▶ [ACTIVITY]: Could you repeat the listing below exactly while leaving its pictures behind?

====== TASK DATA ======

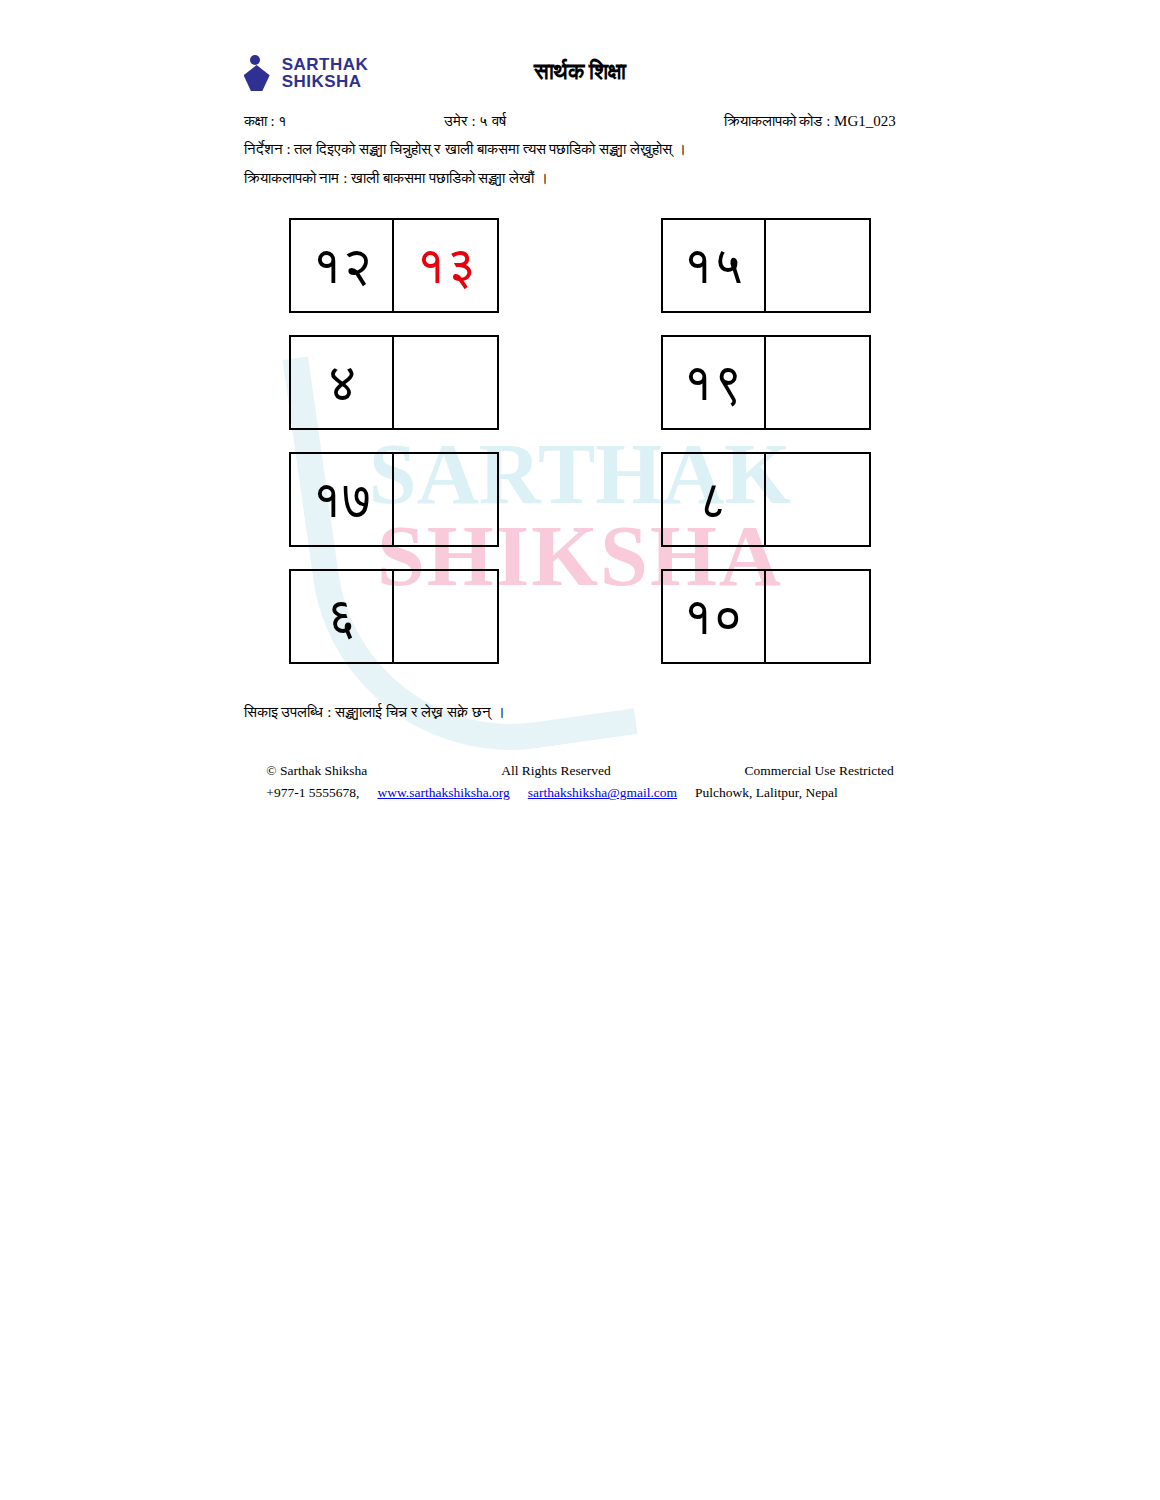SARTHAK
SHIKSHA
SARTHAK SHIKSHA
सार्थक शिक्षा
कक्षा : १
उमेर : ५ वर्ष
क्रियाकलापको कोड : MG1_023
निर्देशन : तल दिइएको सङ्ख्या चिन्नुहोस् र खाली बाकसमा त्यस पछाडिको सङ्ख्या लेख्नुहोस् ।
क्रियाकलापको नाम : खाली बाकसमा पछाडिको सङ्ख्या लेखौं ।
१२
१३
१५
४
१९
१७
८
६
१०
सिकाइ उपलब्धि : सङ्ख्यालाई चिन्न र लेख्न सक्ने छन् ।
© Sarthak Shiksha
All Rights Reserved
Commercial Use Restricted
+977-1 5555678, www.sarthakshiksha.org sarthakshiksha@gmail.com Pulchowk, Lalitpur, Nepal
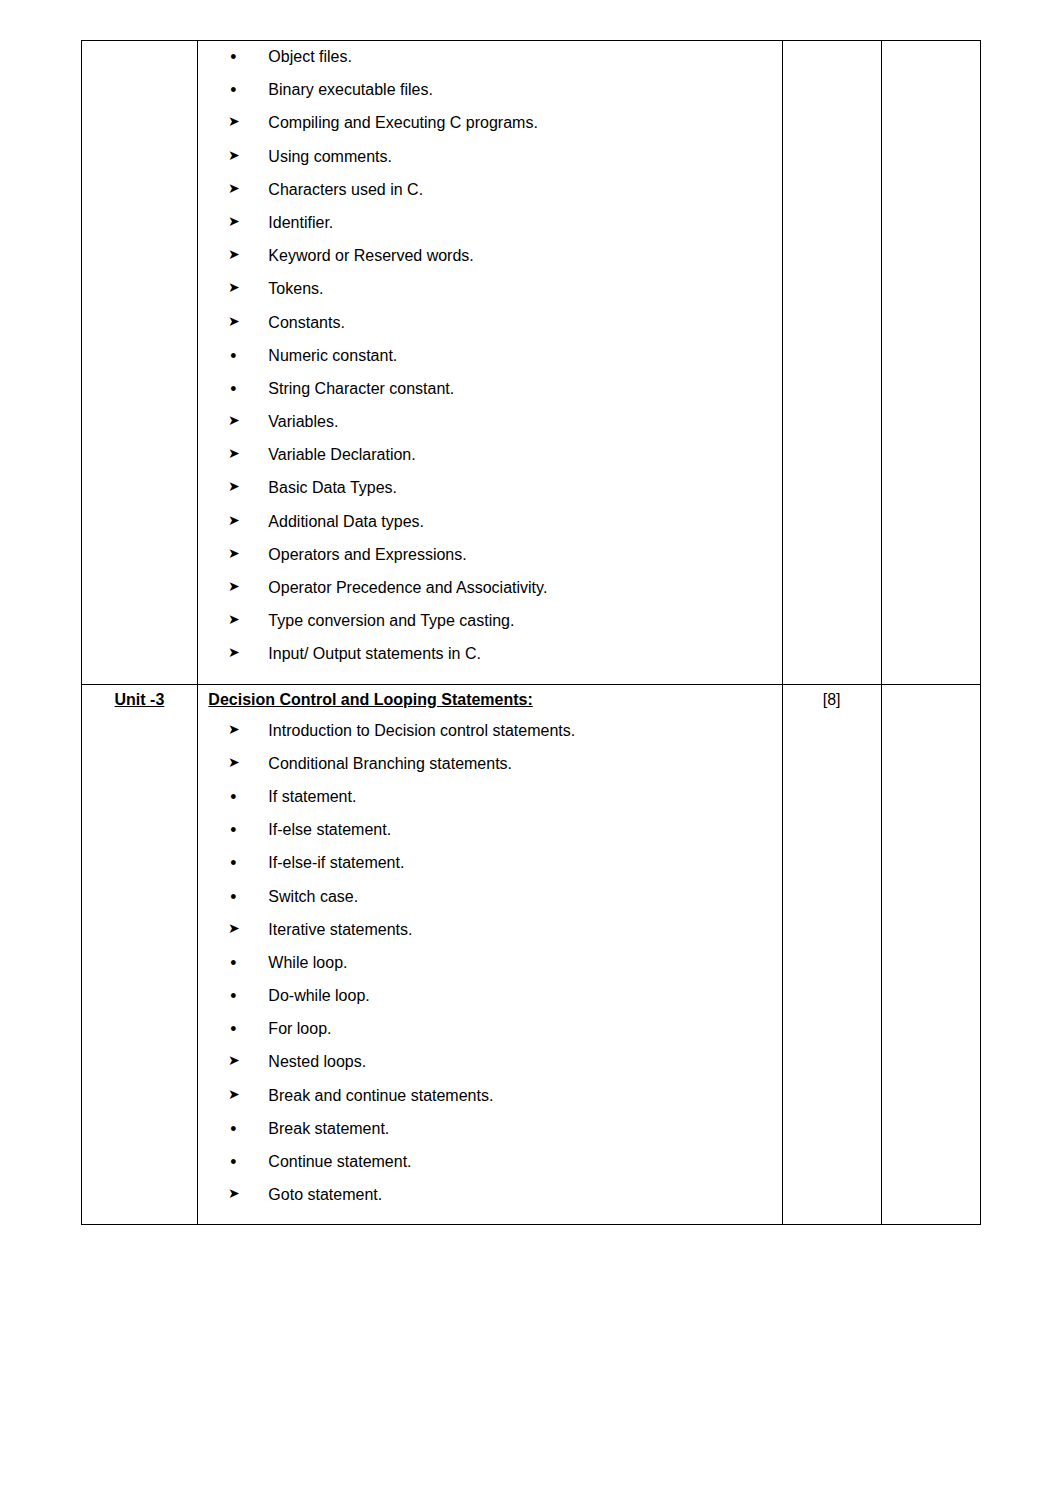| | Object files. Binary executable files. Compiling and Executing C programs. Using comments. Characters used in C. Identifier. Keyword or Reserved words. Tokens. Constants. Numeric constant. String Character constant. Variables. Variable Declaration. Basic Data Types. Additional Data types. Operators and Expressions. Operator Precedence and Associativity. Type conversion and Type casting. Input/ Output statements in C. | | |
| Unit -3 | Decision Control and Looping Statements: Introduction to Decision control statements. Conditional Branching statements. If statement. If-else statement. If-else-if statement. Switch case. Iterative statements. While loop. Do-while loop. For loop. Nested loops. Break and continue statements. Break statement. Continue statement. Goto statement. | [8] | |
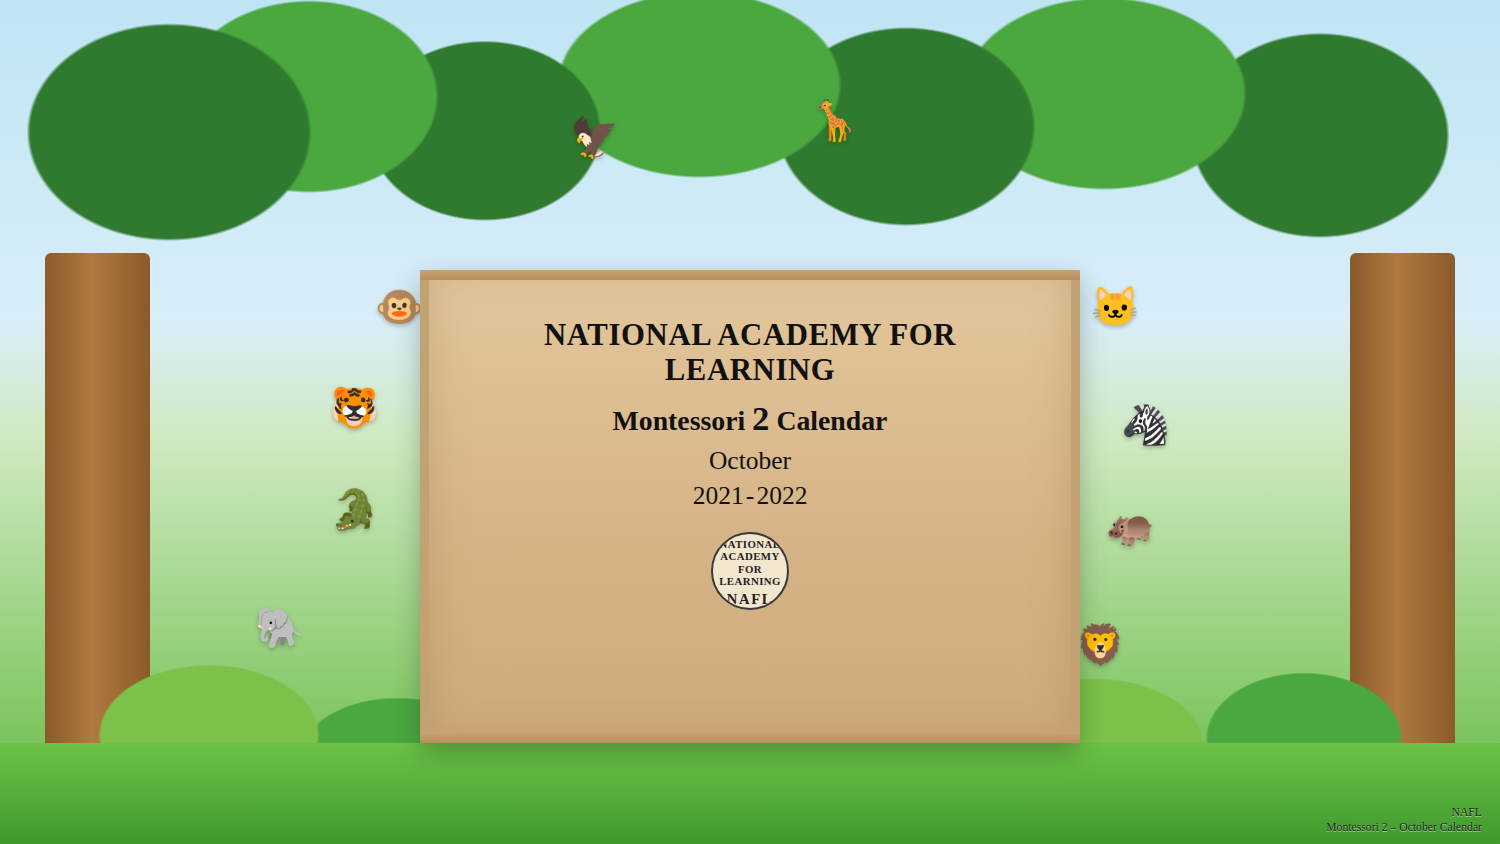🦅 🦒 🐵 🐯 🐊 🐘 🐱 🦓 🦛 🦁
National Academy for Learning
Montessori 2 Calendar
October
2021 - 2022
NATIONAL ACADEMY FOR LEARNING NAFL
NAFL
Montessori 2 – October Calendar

======

▶ [OUTPUT OF THE TASK]:
SARTHAK
SHIKSHA
SARTHAK SHIKSHA
सार्थक शिक्षा
कक्षा : १
उमेर : ५ वर्ष
क्रियाकलापको कोड : MG1_023
निर्देशन : तल दिइएको सङ्ख्या चिन्नुहोस् र खाली बाकसमा त्यस पछाडिको सङ्ख्या लेख्नुहोस् ।
क्रियाकलापको नाम : खाली बाकसमा पछाडिको सङ्ख्या लेखौं ।
१२
१३
१५
४
१९
१७
८
६
१०
सिकाइ उपलब्धि : सङ्ख्यालाई चिन्न र लेख्न सक्ने छन् ।
© Sarthak Shiksha
All Rights Reserved
Commercial Use Restricted
+977-1 5555678, www.sarthakshiksha.org sarthakshiksha@gmail.com Pulchowk, Lalitpur, Nepal
| | Object files. Binary executable files. Compiling and Executing C programs. Using comments. Characters used in C. Identifier. Keyword or Reserved words. Tokens. Constants. Numeric constant. String Character constant. Variables. Variable Declaration. Basic Data Types. Additional Data types. Operators and Expressions. Operator Precedence and Associativity. Type conversion and Type casting. Input/ Output statements in C. | | |
| Unit -3 | Decision Control and Looping Statements: Introduction to Decision control statements. Conditional Branching statements. If statement. If-else statement. If-else-if statement. Switch case. Iterative statements. While loop. Do-while loop. For loop. Nested loops. Break and continue statements. Break statement. Continue statement. Goto statement. | [8] | |
🦅 🦒 🐵 🐯 🐊 🐘 🐱 🦓 🦛 🦁
National Academy for Learning
Montessori 2 Calendar
October
2021 - 2022
NATIONAL ACADEMY FOR LEARNING NAFL
NAFL
Montessori 2 – October Calendar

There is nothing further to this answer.